The spinning stops and you fall to your knees hard and try to set it going again. It won’t go. Aye, there’s magic in the world, but we have to be careful with it. We can’t be greedy. My Love, take a walk with me in the dusk of evening and we’ll come back tomorrow.
There’s not a word spoken between us all the rest of the night. I know I did wrong. Oh Lord. I want to rend my clothes and bemoan my poor choices like one of the Pharisees in the Bible. My old hands only pull back the faded quilt on our bed and tuck you in.
That night I know when you leave me. Your breath hitches like you’ve been crying and you sort of sigh. I hold your hand as it gets cold until the morning light peeps into our room.
When I bury you, why, I don’t cry at all.
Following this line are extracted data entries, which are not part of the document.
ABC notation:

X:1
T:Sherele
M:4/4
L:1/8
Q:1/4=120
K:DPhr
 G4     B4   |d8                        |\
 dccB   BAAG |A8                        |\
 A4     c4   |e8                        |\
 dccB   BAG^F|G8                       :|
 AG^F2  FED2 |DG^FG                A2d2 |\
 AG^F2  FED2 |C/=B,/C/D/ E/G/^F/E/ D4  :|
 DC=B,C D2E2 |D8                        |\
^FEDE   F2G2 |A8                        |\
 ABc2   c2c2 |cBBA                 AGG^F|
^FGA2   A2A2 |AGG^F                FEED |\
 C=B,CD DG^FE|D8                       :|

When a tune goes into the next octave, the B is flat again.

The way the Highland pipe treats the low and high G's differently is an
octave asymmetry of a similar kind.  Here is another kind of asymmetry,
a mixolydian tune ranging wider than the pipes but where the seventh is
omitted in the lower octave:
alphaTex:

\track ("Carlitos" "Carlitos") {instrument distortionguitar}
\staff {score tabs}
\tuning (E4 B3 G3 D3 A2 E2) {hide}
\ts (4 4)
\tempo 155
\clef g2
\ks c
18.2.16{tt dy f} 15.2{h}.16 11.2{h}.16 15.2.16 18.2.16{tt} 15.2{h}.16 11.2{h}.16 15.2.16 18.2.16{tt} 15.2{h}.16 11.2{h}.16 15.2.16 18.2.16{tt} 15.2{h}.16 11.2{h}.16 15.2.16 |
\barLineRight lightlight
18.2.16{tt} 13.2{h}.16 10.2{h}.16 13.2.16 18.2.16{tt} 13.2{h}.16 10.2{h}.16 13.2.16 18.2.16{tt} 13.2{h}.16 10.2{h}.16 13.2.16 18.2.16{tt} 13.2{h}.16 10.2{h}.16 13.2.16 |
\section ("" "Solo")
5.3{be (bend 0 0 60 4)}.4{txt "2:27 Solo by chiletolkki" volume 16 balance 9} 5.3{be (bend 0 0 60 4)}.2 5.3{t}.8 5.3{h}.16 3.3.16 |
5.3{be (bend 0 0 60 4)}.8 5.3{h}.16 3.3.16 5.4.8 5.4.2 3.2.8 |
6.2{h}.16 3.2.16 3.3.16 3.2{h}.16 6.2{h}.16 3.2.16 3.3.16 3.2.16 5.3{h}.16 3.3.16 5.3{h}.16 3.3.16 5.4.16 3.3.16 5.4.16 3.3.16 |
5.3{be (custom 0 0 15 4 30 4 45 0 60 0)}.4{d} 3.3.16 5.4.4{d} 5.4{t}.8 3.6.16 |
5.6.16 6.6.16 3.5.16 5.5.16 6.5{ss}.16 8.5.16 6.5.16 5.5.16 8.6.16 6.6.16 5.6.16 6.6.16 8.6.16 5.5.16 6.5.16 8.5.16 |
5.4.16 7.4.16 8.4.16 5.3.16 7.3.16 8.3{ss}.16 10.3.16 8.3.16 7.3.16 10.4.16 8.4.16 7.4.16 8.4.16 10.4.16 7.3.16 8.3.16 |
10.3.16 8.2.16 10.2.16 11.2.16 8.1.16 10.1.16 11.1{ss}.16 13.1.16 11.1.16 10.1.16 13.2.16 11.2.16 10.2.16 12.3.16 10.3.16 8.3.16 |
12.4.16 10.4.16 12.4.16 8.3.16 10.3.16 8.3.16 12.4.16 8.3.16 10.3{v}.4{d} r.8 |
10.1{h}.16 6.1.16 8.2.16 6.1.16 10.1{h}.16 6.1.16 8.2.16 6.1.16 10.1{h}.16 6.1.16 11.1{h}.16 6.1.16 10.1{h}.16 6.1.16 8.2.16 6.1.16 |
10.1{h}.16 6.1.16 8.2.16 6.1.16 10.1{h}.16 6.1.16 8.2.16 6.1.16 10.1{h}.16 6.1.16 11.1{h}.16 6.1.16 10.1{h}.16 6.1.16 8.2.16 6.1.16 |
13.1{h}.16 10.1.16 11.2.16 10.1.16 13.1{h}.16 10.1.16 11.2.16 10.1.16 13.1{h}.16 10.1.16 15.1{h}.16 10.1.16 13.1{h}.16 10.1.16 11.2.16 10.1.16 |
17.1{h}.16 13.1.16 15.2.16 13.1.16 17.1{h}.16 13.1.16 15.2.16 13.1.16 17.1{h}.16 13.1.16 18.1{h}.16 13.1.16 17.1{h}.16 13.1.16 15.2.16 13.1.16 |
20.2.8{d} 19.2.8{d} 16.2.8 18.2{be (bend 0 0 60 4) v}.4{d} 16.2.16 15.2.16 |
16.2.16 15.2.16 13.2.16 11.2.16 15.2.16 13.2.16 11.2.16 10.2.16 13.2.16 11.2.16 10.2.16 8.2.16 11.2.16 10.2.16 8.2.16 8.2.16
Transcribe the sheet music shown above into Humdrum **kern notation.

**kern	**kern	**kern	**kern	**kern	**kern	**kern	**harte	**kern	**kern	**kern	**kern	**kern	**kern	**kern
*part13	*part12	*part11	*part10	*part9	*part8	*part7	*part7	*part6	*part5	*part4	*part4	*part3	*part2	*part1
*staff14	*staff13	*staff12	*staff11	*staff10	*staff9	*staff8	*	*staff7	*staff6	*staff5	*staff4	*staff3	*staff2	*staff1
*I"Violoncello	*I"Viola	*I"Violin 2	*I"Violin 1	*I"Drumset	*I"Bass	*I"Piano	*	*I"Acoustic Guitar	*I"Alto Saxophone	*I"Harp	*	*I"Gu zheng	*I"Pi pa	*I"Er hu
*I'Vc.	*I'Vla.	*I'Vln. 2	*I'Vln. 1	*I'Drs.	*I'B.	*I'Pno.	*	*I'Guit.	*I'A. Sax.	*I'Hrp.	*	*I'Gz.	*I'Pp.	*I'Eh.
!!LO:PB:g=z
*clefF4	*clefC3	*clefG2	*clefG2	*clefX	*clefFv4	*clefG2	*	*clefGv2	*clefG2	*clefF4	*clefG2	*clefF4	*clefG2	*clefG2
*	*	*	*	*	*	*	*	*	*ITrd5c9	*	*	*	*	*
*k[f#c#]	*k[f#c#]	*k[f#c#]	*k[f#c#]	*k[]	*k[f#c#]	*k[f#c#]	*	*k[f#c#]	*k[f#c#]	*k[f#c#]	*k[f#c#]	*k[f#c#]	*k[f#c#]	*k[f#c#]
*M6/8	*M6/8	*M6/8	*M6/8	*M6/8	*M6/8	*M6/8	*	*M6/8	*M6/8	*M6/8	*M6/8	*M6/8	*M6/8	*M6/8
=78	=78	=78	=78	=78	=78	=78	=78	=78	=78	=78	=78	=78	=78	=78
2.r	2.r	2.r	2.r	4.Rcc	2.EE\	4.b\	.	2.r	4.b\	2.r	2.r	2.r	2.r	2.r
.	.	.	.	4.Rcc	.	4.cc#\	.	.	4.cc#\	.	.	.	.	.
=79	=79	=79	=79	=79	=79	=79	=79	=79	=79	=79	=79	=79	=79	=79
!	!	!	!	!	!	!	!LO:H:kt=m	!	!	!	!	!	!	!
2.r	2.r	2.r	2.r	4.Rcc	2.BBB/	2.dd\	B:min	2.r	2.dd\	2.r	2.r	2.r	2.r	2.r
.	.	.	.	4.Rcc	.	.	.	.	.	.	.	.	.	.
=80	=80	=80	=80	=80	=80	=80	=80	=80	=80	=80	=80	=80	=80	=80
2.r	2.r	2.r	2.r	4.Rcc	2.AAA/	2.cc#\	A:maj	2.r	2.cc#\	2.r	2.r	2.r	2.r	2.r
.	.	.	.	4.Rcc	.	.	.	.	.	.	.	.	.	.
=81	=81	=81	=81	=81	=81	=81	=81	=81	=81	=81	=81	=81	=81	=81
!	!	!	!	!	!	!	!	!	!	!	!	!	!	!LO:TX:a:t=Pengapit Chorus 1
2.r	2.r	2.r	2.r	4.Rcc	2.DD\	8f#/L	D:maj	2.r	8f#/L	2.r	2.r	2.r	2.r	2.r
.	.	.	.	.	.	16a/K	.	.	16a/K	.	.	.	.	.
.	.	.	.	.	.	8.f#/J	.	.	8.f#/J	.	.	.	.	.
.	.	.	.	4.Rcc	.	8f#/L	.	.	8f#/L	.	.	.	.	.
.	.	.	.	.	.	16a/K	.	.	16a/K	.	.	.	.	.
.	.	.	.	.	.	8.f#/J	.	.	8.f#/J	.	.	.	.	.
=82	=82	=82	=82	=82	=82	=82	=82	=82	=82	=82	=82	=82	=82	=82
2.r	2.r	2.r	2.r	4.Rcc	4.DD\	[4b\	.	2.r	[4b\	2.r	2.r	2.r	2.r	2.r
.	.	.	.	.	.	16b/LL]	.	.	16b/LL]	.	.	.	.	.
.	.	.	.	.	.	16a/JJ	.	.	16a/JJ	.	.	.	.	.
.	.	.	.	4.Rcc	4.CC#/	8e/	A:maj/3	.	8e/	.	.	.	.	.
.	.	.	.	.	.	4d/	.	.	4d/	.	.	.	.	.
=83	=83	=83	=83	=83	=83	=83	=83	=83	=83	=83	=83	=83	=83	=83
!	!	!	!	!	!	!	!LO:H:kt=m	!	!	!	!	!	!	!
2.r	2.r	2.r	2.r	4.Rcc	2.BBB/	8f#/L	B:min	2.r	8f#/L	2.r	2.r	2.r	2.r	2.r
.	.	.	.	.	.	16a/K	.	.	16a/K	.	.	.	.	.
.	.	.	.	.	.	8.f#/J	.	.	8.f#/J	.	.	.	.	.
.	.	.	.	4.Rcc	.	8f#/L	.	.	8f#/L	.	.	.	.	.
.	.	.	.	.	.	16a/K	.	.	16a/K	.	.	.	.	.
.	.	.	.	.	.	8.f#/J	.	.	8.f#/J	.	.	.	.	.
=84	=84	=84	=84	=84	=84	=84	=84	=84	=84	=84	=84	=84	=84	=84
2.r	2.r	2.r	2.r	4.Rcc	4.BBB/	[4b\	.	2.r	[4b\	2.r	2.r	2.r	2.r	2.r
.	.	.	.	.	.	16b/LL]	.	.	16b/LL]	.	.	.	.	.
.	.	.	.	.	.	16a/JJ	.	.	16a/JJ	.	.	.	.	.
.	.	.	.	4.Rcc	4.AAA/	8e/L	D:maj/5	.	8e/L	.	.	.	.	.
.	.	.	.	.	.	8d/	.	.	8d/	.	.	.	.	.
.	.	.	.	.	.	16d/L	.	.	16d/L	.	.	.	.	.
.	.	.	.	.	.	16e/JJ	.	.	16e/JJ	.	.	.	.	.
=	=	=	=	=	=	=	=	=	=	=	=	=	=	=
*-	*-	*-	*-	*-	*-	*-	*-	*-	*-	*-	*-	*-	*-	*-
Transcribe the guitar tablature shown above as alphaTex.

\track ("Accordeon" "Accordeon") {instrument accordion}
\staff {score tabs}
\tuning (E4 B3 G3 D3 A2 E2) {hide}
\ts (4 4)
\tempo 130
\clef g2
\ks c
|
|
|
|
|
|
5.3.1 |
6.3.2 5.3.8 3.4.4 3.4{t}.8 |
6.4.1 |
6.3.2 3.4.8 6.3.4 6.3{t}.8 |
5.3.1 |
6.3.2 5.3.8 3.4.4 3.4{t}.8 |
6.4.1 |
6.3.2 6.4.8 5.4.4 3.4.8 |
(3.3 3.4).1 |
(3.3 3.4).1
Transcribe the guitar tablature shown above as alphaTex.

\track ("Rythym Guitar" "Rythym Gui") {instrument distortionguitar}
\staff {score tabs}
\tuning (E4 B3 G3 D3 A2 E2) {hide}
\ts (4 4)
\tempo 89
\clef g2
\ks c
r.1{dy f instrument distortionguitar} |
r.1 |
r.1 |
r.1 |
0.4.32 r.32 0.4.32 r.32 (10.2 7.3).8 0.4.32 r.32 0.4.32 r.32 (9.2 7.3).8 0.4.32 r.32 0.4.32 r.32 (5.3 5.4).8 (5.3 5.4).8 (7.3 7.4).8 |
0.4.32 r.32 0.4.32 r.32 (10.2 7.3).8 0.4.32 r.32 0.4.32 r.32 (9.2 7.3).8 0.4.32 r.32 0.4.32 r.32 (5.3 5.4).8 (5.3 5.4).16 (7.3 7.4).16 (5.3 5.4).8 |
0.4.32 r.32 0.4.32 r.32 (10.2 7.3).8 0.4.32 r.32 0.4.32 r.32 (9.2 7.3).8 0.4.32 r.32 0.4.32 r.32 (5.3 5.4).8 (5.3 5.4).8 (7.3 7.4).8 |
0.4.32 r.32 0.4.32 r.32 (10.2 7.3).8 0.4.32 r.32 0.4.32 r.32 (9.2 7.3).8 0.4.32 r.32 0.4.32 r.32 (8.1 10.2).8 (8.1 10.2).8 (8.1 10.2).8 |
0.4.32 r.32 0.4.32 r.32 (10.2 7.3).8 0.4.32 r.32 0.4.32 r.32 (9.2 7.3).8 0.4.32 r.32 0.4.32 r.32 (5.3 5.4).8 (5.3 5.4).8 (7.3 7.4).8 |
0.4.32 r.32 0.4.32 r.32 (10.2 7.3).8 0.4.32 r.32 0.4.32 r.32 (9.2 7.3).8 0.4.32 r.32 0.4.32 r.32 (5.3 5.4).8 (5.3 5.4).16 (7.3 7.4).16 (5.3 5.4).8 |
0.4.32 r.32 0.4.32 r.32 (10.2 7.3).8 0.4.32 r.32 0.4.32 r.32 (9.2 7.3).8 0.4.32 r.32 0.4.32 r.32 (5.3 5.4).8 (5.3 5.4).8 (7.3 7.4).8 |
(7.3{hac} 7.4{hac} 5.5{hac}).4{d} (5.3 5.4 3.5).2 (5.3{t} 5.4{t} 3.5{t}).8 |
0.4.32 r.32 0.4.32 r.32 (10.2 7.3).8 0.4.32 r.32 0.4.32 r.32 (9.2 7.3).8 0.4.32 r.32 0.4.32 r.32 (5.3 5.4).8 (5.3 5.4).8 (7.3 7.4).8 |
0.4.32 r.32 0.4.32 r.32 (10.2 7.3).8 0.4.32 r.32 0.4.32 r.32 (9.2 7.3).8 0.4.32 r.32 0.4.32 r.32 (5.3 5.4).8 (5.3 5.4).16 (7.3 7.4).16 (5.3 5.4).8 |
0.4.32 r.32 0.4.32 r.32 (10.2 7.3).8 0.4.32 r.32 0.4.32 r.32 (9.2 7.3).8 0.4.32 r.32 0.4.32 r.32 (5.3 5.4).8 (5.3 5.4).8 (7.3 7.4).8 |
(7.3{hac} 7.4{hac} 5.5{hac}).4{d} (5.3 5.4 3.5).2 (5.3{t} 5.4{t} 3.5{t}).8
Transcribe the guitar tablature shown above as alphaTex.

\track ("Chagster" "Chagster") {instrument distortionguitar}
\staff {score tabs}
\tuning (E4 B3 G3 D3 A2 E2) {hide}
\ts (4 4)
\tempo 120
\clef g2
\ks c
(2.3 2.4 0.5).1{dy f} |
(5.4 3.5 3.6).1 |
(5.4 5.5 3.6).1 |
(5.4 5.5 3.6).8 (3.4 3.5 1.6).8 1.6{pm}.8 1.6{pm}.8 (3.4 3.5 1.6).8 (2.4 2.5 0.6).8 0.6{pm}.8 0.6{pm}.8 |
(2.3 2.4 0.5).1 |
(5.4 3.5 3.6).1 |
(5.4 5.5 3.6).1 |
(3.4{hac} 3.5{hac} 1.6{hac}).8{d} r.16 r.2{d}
I go back to the house and stare at a pile of dirty dishes for so long my eyes hurt. I think about the way you almost smiled and how I should have known then I was in the wrong.
Old Farmer doesn’t look surprised to see me. He fetches that same top and it balances on the warped floorboard. I imagine seeing you. What you would wear. How your eyes would sparkle.
I cannot, will not, set it to spinning.